- [ABOUT THIS TASK]: Restate the data exactly as given and keep the pictures out.

- [DATA SHOWN]:
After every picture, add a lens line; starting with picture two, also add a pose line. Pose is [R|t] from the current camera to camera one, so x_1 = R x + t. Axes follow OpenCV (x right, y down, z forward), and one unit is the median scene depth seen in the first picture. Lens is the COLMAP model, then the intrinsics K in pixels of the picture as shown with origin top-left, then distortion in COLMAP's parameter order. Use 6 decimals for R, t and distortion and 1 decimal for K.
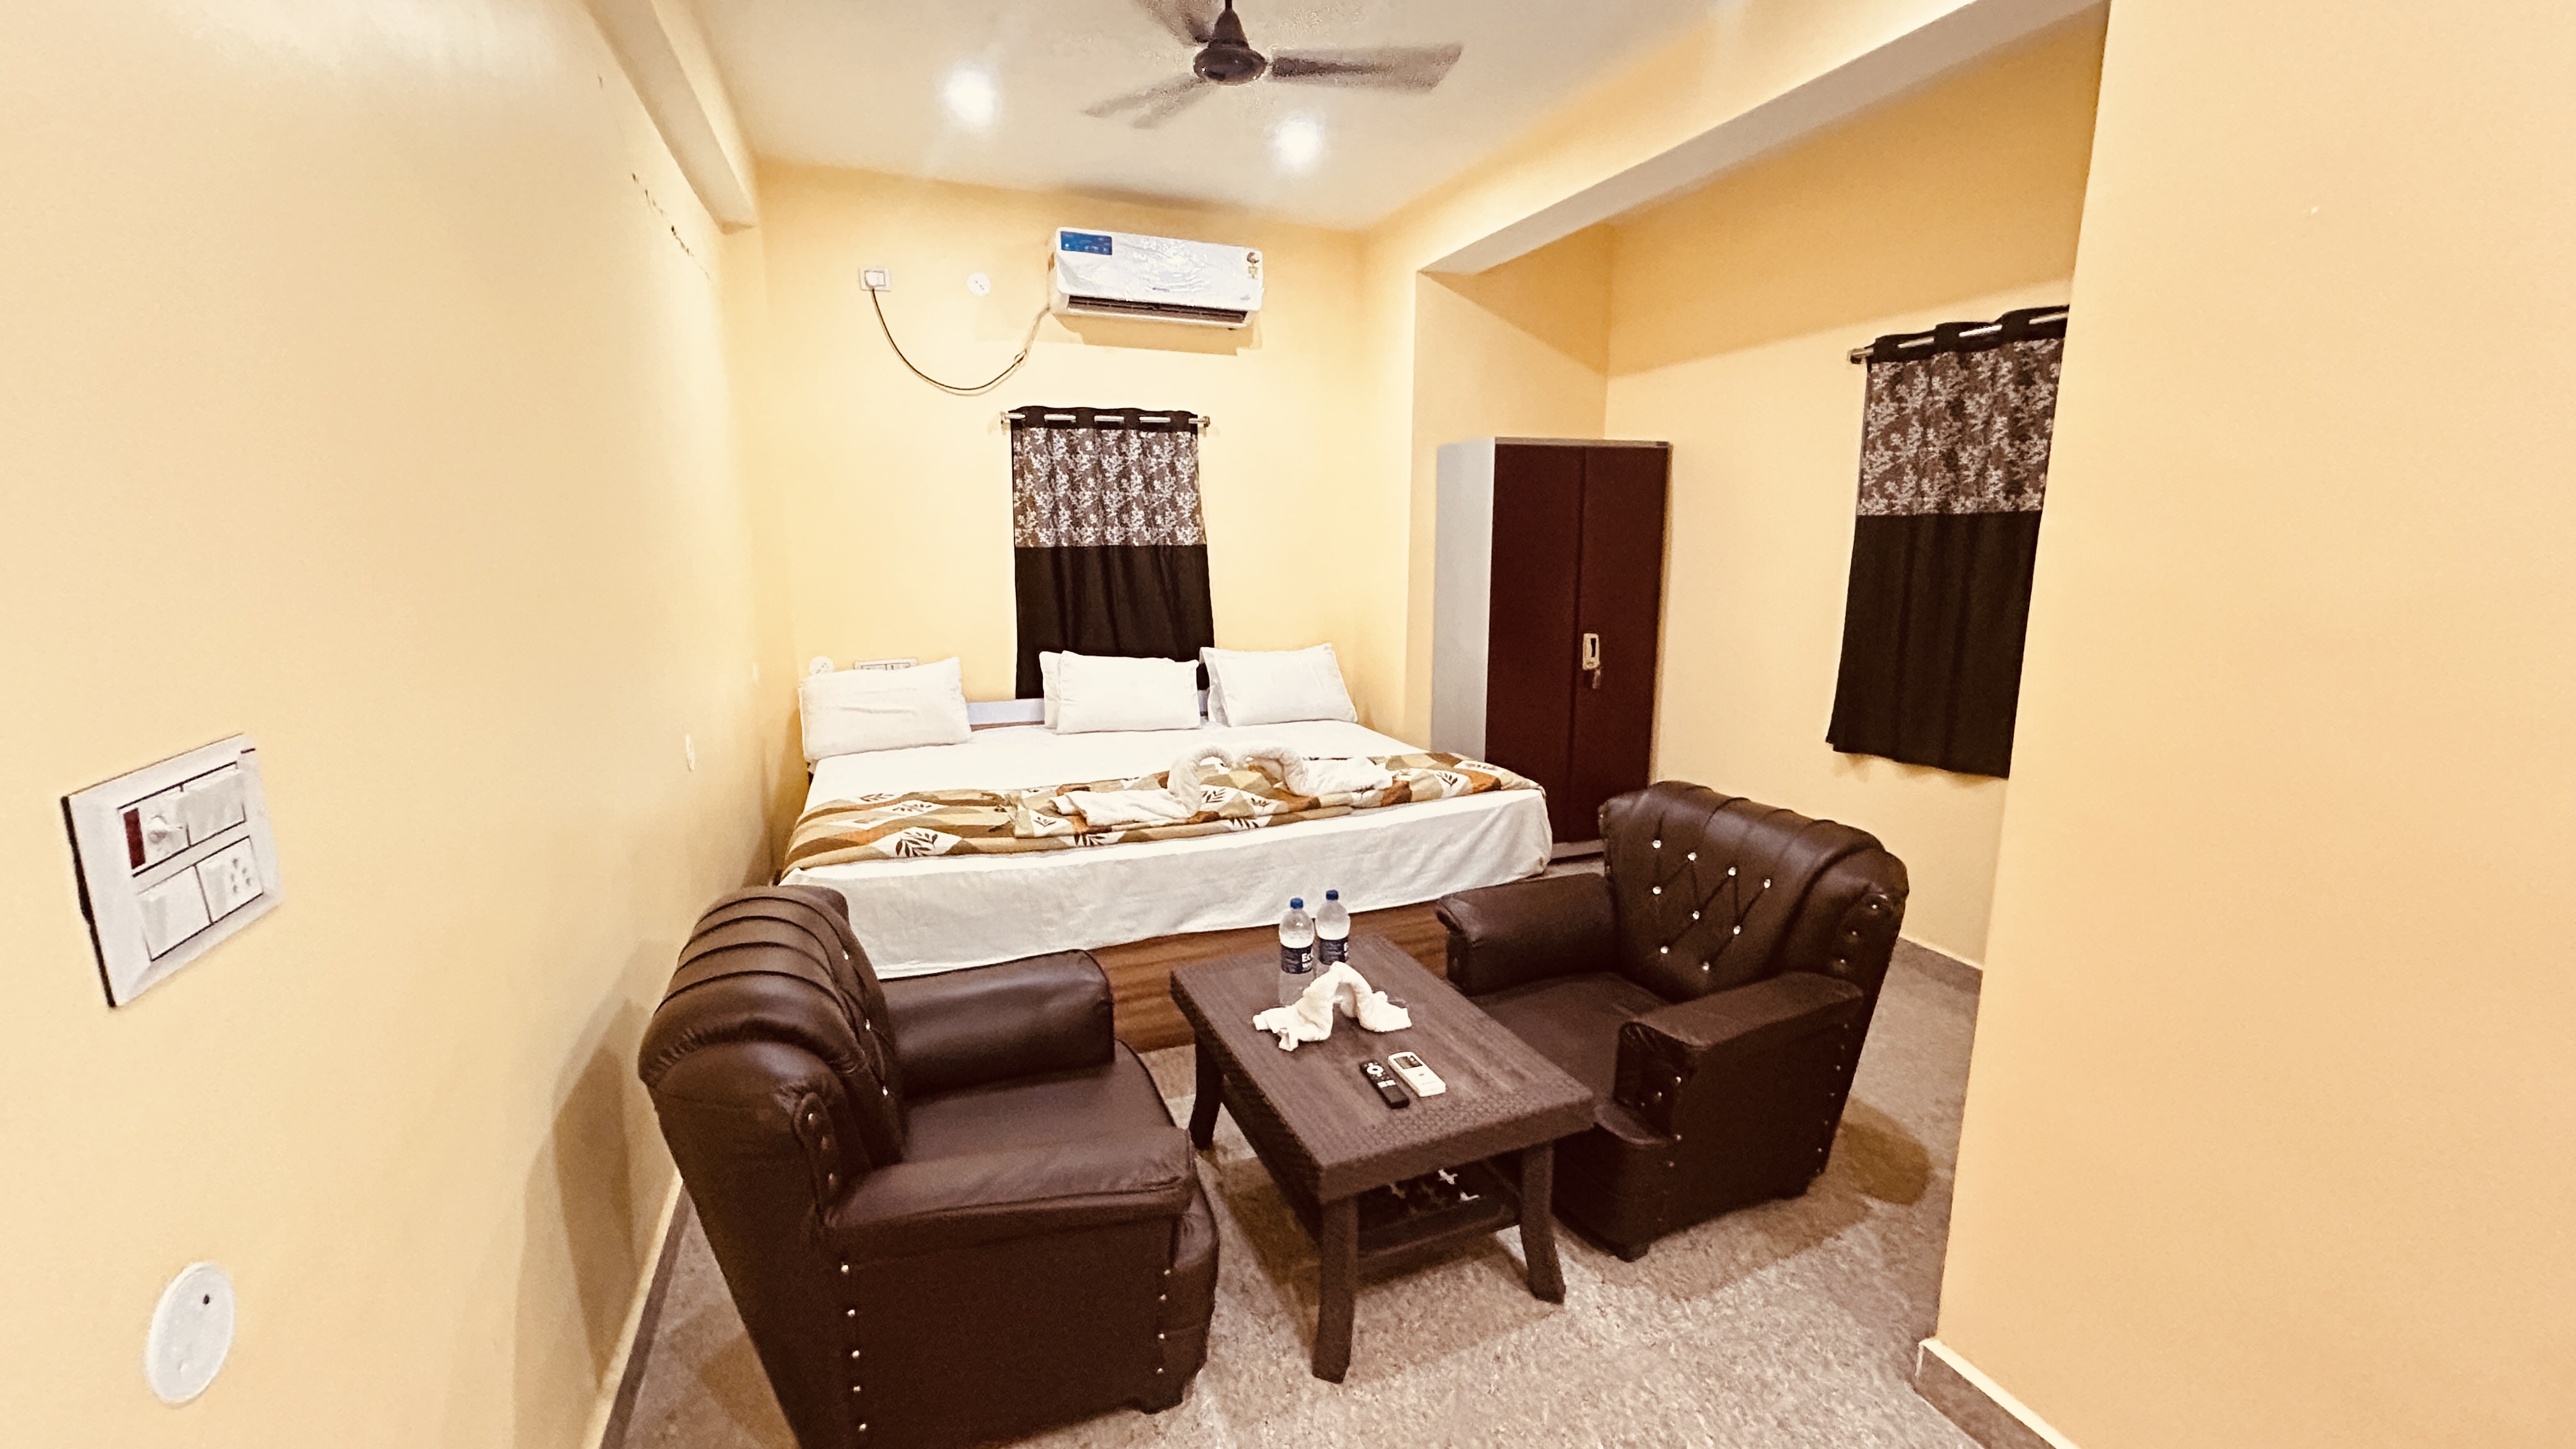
lens RADIAL K [[1039.4, 0, 1288.0], [0, 1039.4, 724.5], [0, 0, 1]] dist [0.000817, 0.000512]
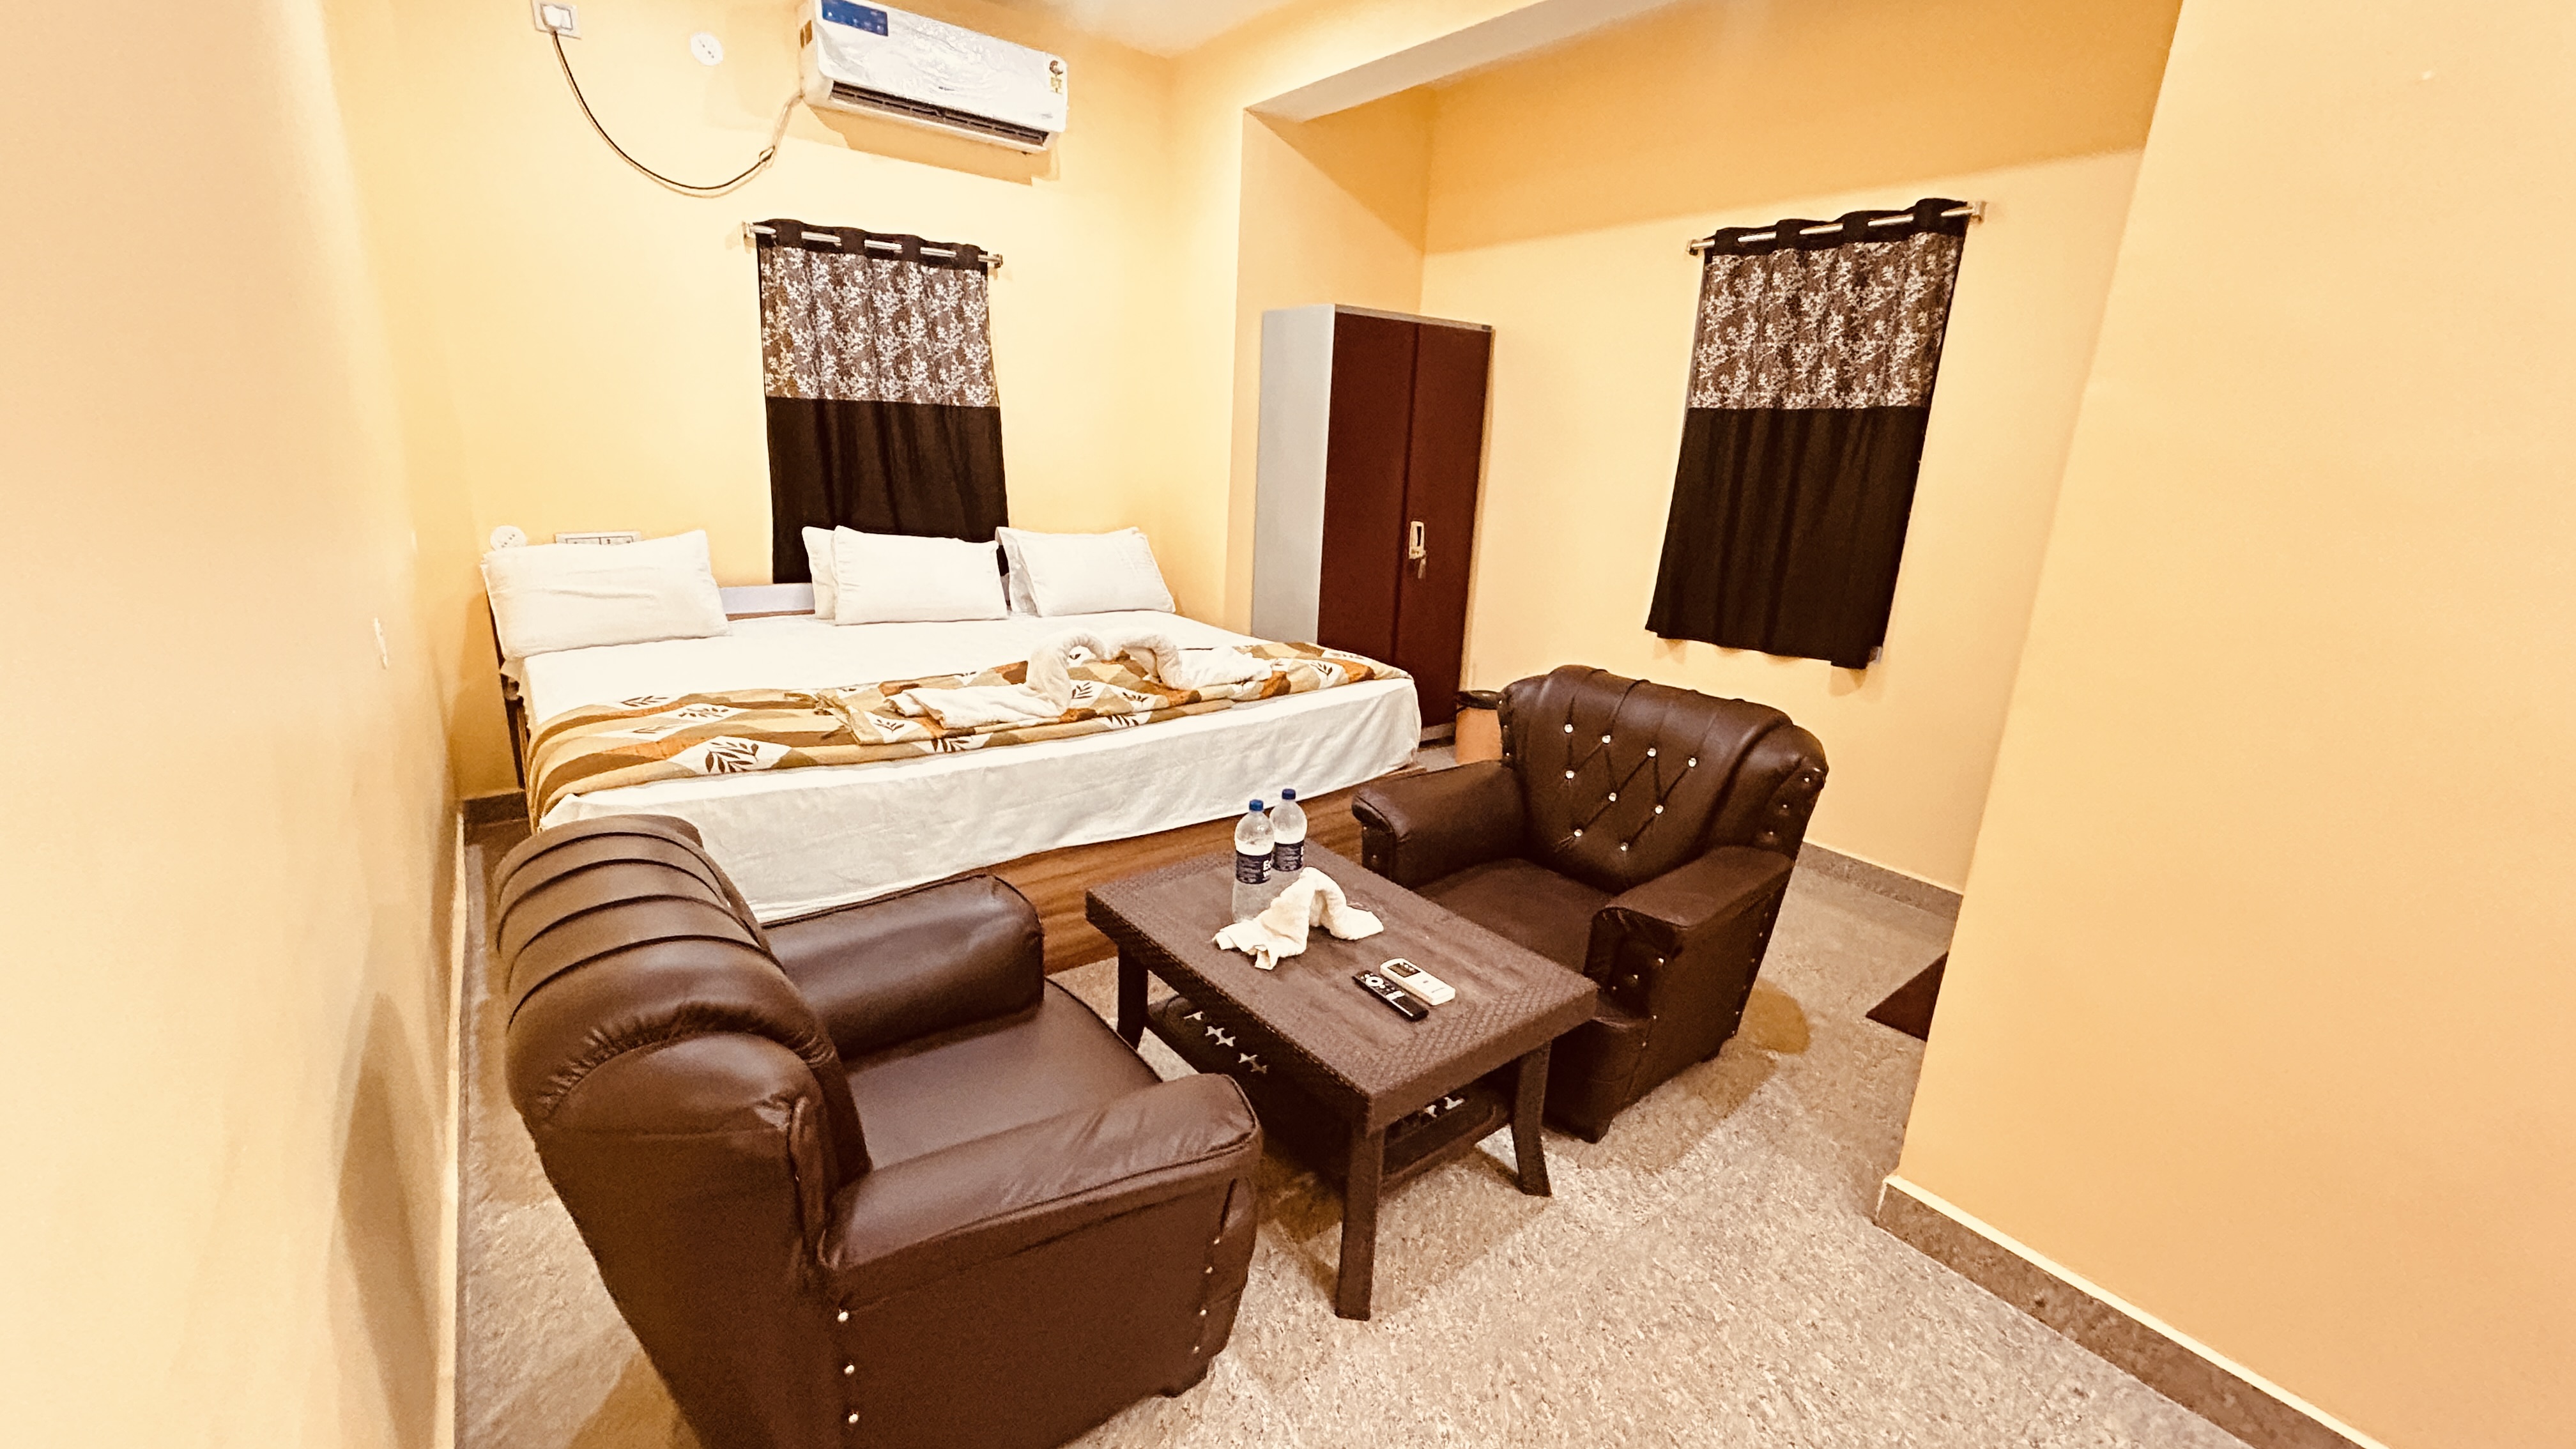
lens RADIAL K [[1039.4, 0, 1288.0], [0, 1039.4, 724.5], [0, 0, 1]] dist [0.000817, 0.000512]
pose [[0.959817, -0.029009, 0.279124, -0.148564], [0.002581, 0.995513, 0.094589, 0.014432], [-0.280615, -0.090068, 0.955585, 0.110568]]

- [RESPONSE BELOW]:
After every picture, add a lens line; starting with picture two, also add a pose line. Pose is [R|t] from the current camera to camera one, so x_1 = R x + t. Axes follow OpenCV (x right, y down, z forward), and one unit is the median scene depth seen in the first picture. Lens is the COLMAP model, then the intrinsics K in pixels of the picture as shown with origin top-left, then distortion in COLMAP's parameter order. Use 6 decimals for R, t and distortion and 1 decimal for K.
lens RADIAL K [[1039.4, 0, 1288.0], [0, 1039.4, 724.5], [0, 0, 1]] dist [0.000817, 0.000512]
lens RADIAL K [[1039.4, 0, 1288.0], [0, 1039.4, 724.5], [0, 0, 1]] dist [0.000817, 0.000512]
pose [[0.959817, -0.029009, 0.279124, -0.148564], [0.002581, 0.995513, 0.094589, 0.014432], [-0.280615, -0.090068, 0.955585, 0.110568]]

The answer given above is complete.